### [Stored data entries]
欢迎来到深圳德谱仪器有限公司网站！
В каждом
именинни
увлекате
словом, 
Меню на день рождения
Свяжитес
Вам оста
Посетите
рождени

### [Problem requirements]
Could you write out all the entries exactly as given?

### [Answer area]
欢迎来到深圳德谱仪器有限公司网站！
В каждом
именинни
увлекате
словом, 
Меню на день рождения
Свяжитес
Вам оста
Посетите
рождени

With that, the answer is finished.